Segundo Edmundo Medeiros, professor de Direito Tributário da Universidade Presbiteriana Mackenzie, se aprovadas, as modificações no IR deixarão duas alternativas para as empresas reduzir o impacto tributário extra: a recompra de ações ou o investimento do lucro na própria empresa.
“Excetuadas essas duas formas, a adoção de ‘nomenclaturas’ para o que, de fato, seja a pura e simples distribuição de lucros e dividendos estará no radar da Receita Federal. Qualquer medida que dissimule a distribuição de lucros e dividendos estará sujeita à autuação pela Receita”, aponta o professor.
No segundo caso, de reinvestimento do lucro, os benefícios aos investidores serão um pouco mais demorados, já que a expansão da companhia, de forma orgânica ou via aquisições leva um tempo para maturar.
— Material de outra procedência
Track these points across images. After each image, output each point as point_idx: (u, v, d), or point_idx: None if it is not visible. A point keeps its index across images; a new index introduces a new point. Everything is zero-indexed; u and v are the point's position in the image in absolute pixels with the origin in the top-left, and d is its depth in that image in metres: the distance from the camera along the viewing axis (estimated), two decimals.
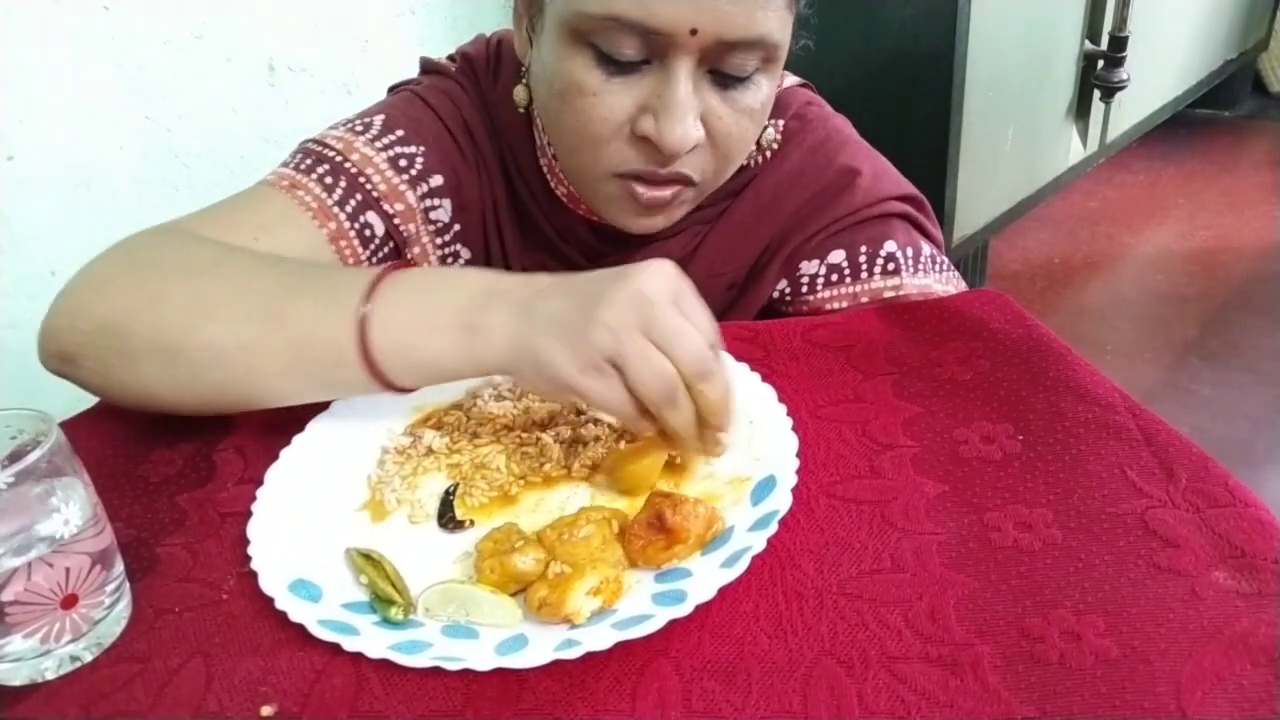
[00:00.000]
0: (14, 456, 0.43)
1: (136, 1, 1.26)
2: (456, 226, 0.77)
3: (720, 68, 0.60)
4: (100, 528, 0.45)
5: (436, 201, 0.75)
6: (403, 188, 0.73)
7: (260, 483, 0.53)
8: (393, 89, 0.80)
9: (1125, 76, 2.07)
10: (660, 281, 0.50)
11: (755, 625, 0.43)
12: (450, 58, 0.80)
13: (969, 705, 0.38)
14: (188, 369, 0.55)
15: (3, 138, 1.18)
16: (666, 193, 0.65)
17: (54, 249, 1.22)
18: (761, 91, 0.63)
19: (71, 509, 0.44)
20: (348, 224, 0.70)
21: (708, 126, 0.62)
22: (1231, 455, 1.68)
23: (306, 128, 1.29)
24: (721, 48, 0.58)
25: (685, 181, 0.65)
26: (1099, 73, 2.07)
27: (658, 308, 0.49)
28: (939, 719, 0.38)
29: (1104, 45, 2.05)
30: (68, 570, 0.43)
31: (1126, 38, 2.02)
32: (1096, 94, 2.12)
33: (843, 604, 0.44)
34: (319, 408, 0.59)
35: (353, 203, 0.71)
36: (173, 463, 0.58)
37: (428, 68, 0.80)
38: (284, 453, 0.55)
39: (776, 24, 0.60)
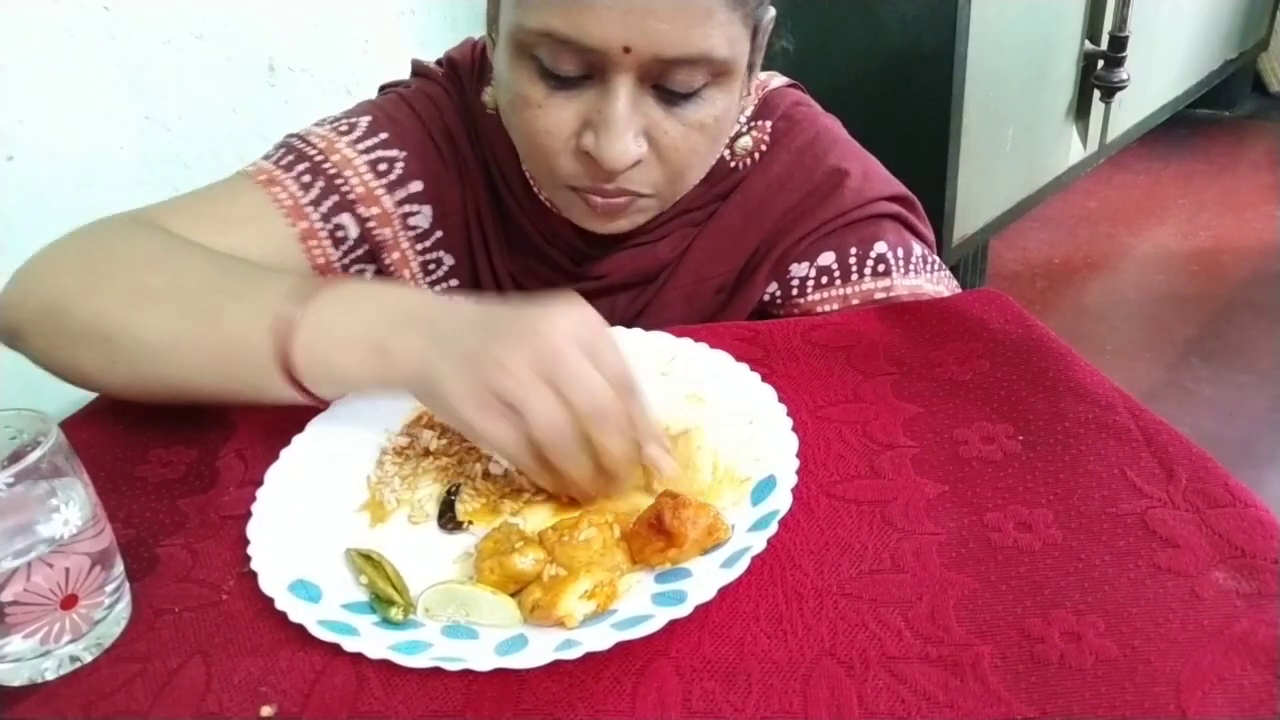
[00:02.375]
0: (14, 457, 0.43)
1: (136, 1, 1.26)
2: (438, 233, 0.77)
3: (664, 84, 0.60)
4: (100, 528, 0.45)
5: (415, 208, 0.75)
6: (380, 192, 0.73)
7: (261, 485, 0.53)
8: (383, 89, 0.81)
9: (1125, 76, 2.07)
10: (570, 326, 0.49)
11: (755, 625, 0.43)
12: (438, 62, 0.80)
13: (969, 705, 0.38)
14: (121, 357, 0.57)
15: (3, 138, 1.18)
16: (620, 200, 0.65)
17: None
18: (714, 106, 0.62)
19: (71, 509, 0.44)
20: (320, 224, 0.71)
21: (654, 142, 0.62)
22: (1232, 455, 1.68)
23: None
24: (661, 65, 0.58)
25: (634, 195, 0.65)
26: (1099, 73, 2.07)
27: (561, 353, 0.47)
28: (939, 719, 0.38)
29: (1104, 45, 2.05)
30: (67, 570, 0.43)
31: (1126, 38, 2.02)
32: (1096, 94, 2.12)
33: (843, 604, 0.44)
34: (318, 409, 0.59)
35: (328, 203, 0.71)
36: (174, 466, 0.58)
37: (417, 70, 0.80)
38: (284, 453, 0.55)
39: (721, 40, 0.58)
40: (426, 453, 0.57)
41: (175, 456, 0.59)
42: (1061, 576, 0.44)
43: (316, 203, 0.71)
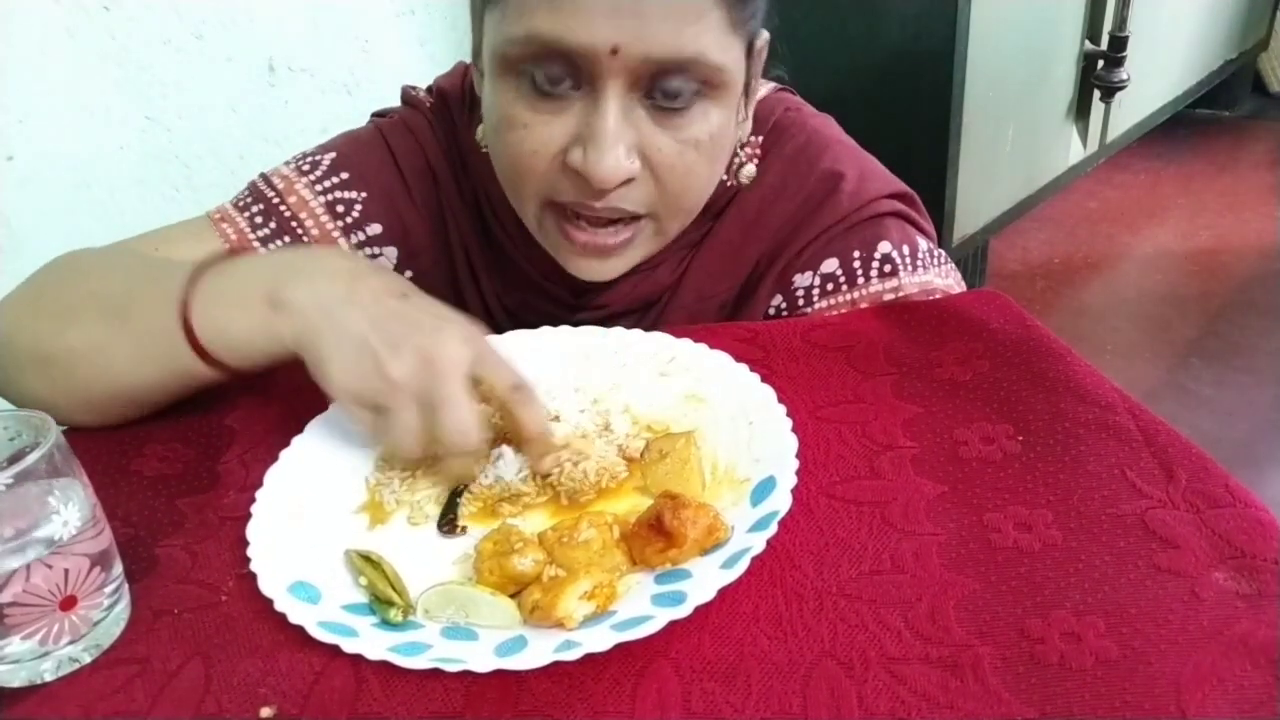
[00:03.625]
0: (13, 458, 0.43)
1: (136, 1, 1.26)
2: (407, 274, 0.76)
3: (655, 95, 0.58)
4: (99, 529, 0.45)
5: (376, 250, 0.75)
6: (336, 234, 0.74)
7: (260, 486, 0.53)
8: (375, 115, 0.80)
9: (1125, 76, 2.07)
10: (455, 349, 0.51)
11: (755, 626, 0.43)
12: (429, 90, 0.79)
13: (969, 706, 0.38)
14: (58, 372, 0.59)
15: (3, 138, 1.18)
16: (612, 240, 0.63)
17: (54, 249, 1.21)
18: (709, 122, 0.60)
19: (70, 510, 0.44)
20: None
21: (648, 159, 0.60)
22: (1231, 455, 1.68)
23: (306, 128, 1.29)
24: (651, 69, 0.56)
25: (625, 218, 0.63)
26: (1099, 73, 2.07)
27: (441, 378, 0.50)
28: None
29: (1104, 45, 2.05)
30: (66, 571, 0.43)
31: (1126, 38, 2.02)
32: (1096, 94, 2.12)
33: (842, 605, 0.44)
34: (319, 408, 0.59)
35: (278, 243, 0.72)
36: (171, 463, 0.58)
37: (406, 99, 0.79)
38: (283, 454, 0.55)
39: (712, 44, 0.56)
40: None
41: (172, 454, 0.59)
42: (1061, 577, 0.44)
43: (265, 241, 0.72)
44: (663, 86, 0.57)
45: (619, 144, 0.58)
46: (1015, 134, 1.92)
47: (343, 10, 1.50)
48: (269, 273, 0.56)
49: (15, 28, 1.16)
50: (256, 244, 0.71)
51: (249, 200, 0.73)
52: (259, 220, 0.72)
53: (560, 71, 0.57)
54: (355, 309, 0.53)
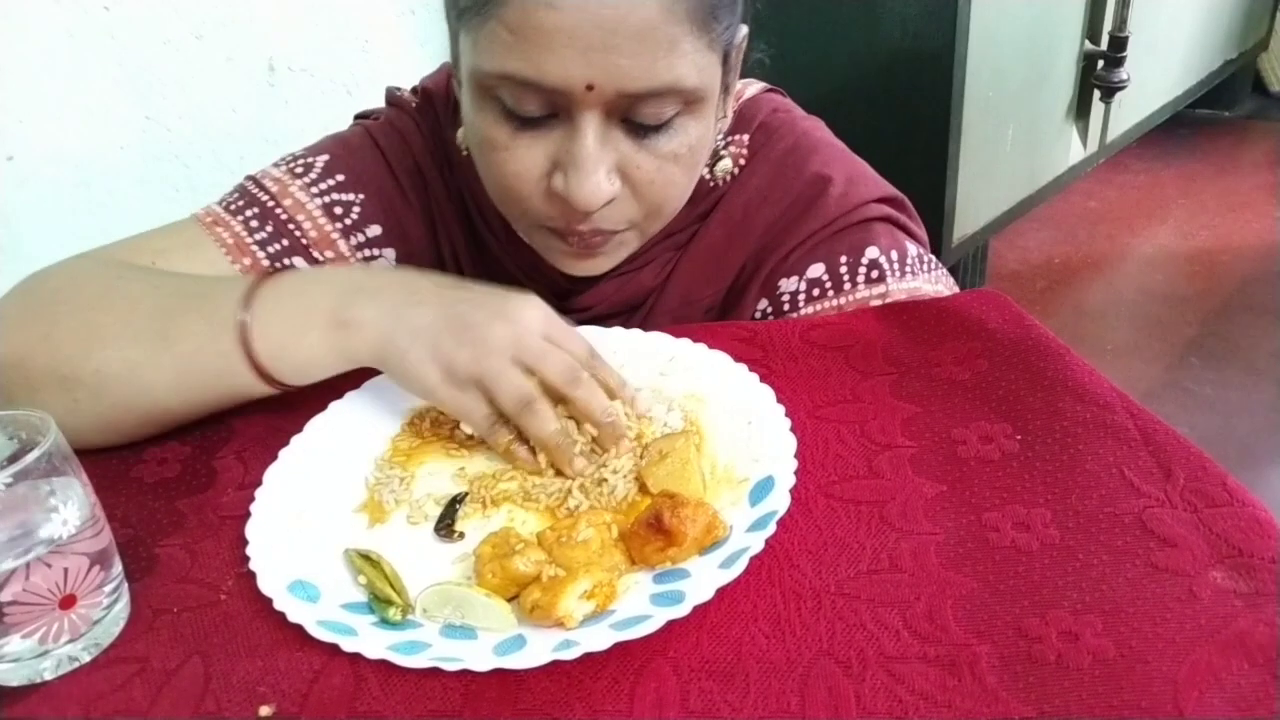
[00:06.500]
0: (13, 457, 0.43)
1: (136, 1, 1.26)
2: None
3: (632, 117, 0.58)
4: (98, 528, 0.45)
5: (376, 252, 0.75)
6: (335, 236, 0.73)
7: (260, 485, 0.53)
8: (358, 116, 0.80)
9: (1125, 76, 2.07)
10: (528, 315, 0.55)
11: (753, 626, 0.43)
12: (414, 90, 0.79)
13: (967, 705, 0.38)
14: (85, 395, 0.57)
15: (3, 138, 1.18)
16: (596, 238, 0.64)
17: (54, 249, 1.21)
18: (688, 135, 0.60)
19: (70, 509, 0.44)
20: (266, 263, 0.70)
21: (628, 177, 0.60)
22: (1231, 455, 1.68)
23: (306, 128, 1.28)
24: (626, 99, 0.56)
25: (610, 234, 0.64)
26: (1099, 73, 2.07)
27: (524, 337, 0.54)
28: (937, 719, 0.38)
29: (1104, 45, 2.05)
30: (66, 571, 0.43)
31: (1126, 38, 2.02)
32: (1096, 94, 2.12)
33: (841, 604, 0.44)
34: (319, 407, 0.59)
35: (277, 246, 0.71)
36: (170, 464, 0.58)
37: (390, 100, 0.79)
38: (282, 453, 0.55)
39: (688, 69, 0.56)
40: (468, 437, 0.58)
41: (170, 454, 0.59)
42: (1059, 576, 0.44)
43: (264, 244, 0.71)
44: (640, 111, 0.58)
45: (599, 168, 0.58)
46: (1015, 134, 1.92)
47: (343, 10, 1.50)
48: (330, 295, 0.56)
49: (15, 28, 1.16)
50: (255, 248, 0.70)
51: (241, 204, 0.72)
52: (254, 224, 0.71)
53: (536, 103, 0.57)
54: (421, 306, 0.55)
Mas os efeitos podem ser mais duradouros.
Já, no primeiro caso, de recompra de papéis, a estratégia é simples: diminuir a base de acionistas da companhia ao tirar de circulação um número de ações. Dessa forma, o lucro é distribuído para menos gente e, portanto, todos ganham uma fatia maior do bolo. É um subterfúgio, porém, mais de curto prazo e deixa os investidores à mercê da empresa decidir se depois volta a vender os papéis no mercado, diluindo novamente todo mundo.
Para Daronco, da Suno, as empresas estão olhando mais a recompra, principalmente porque foi algo visto no mercado americano em 2018, após a reforma tributária promovida pelo governo de Donald Trump. “Nos EUA isso é bastante comum, a recompra de ações, e vejo com bons olhos. Muitas vezes esse movimento significa que a ação está barata e, se as pessoas que estão liderando a empresa acreditam que é um bom preço diante das oportunidades que a empresa está construindo, pode ser um bom sinal para o acionista. As pessoas que estão lá dentro da empresa são as que mais sabem a situação da companhia”, aponta.
De fato, estamos vendo uma onda grande de empresas anunciando recompra de suas ações, como a BR Malls, grupo de shopping centers, que anunciou a recompra de até 42,1 milhões de ações e a SLC Agrícola, que tem a intenção de comprar de volta 2 milhões de ações. No início do mês, a Itaúsa comunicou que, em agosto, adquiriu 1,750 milhão de ações preferenciais (PN) e muito mais ainda será comprado, conforme plano anunciado em fevereiro.
Uma reportagem do Valor Econômico do início do mês mostra que, em agosto, 17 companhias anunciaram que pretendem recomprar parte de suas ações em circulação no mercado. De janeiro a agosto, foram abertos 60 programas de recompra, segundo levantamento feito no site da Comissão de Valores Mobiliários (CVM). Em todo o ano passado foram 75.
Mas ainda é muito difícil saber se é uma tática que as empresas estão usando para se antecipar ao imposto ou porque acreditam que as ações estão baratas. Até o dia 23 de setembro, o Ibovespa, por exemplo, perde 4,16% no ano e 3,97% só neste mês.